◆ SOURCE RECORDS:
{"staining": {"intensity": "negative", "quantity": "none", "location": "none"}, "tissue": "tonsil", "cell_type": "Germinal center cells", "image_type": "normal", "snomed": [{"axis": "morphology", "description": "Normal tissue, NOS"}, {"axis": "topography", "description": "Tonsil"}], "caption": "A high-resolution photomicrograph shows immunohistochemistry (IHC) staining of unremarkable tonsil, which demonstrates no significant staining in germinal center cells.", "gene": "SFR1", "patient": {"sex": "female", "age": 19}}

---

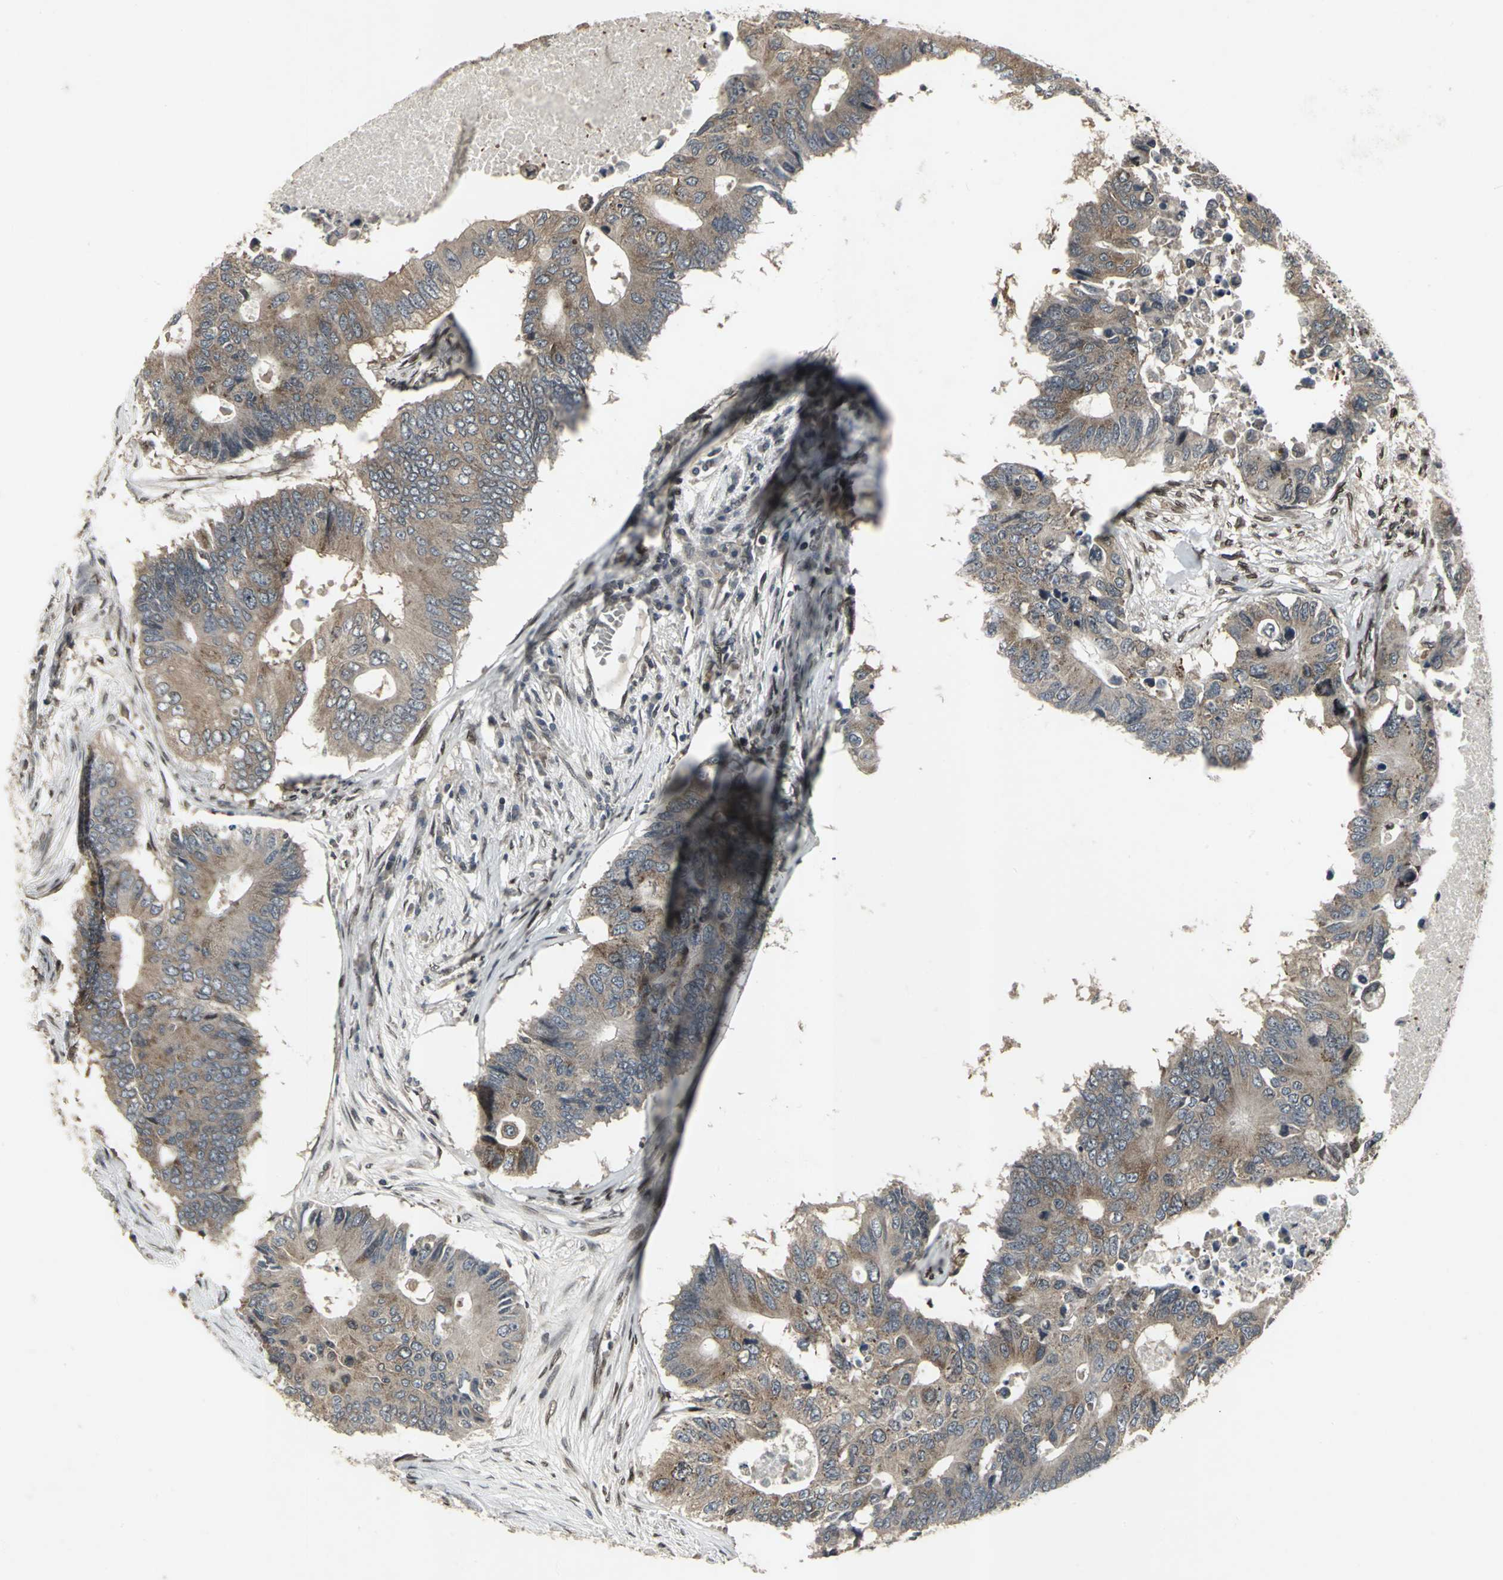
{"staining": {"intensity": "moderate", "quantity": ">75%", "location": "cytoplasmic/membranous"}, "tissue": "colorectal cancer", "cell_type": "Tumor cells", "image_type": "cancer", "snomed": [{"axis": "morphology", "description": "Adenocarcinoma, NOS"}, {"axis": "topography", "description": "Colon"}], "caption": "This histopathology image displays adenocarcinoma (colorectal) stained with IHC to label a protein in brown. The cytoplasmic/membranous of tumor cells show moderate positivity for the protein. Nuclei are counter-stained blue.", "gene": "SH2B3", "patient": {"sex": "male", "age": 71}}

--

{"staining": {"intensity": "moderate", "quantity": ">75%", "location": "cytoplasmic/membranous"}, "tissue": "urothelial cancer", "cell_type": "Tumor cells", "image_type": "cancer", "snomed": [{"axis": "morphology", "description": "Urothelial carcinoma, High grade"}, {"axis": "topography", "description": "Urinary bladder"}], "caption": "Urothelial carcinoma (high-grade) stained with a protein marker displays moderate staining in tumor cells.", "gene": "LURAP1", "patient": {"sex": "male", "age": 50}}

◆ HOW TO COMPLETE THIS TASK: The lines to copy are those in the listing that contain "moderate".

◆ ANSWER TO THE EXERCISE:
{"staining": {"intensity": "moderate", "quantity": ">75%", "location": "cytoplasmic/membranous"}, "tissue": "colorectal cancer", "cell_type": "Tumor cells", "image_type": "cancer", "snomed": [{"axis": "morphology", "description": "Adenocarcinoma, NOS"}, {"axis": "topography", "description": "Colon"}], "caption": "This histopathology image displays adenocarcinoma (colorectal) stained with IHC to label a protein in brown. The cytoplasmic/membranous of tumor cells show moderate positivity for the protein. Nuclei are counter-stained blue.", "gene": "SH2B3", "patient": {"sex": "male", "age": 71}}
{"staining": {"intensity": "moderate", "quantity": ">75%", "location": "cytoplasmic/membranous"}, "tissue": "urothelial cancer", "cell_type": "Tumor cells", "image_type": "cancer", "snomed": [{"axis": "morphology", "description": "Urothelial carcinoma, High grade"}, {"axis": "topography", "description": "Urinary bladder"}], "caption": "Urothelial carcinoma (high-grade) stained with a protein marker displays moderate staining in tumor cells.", "gene": "LURAP1", "patient": {"sex": "male", "age": 50}}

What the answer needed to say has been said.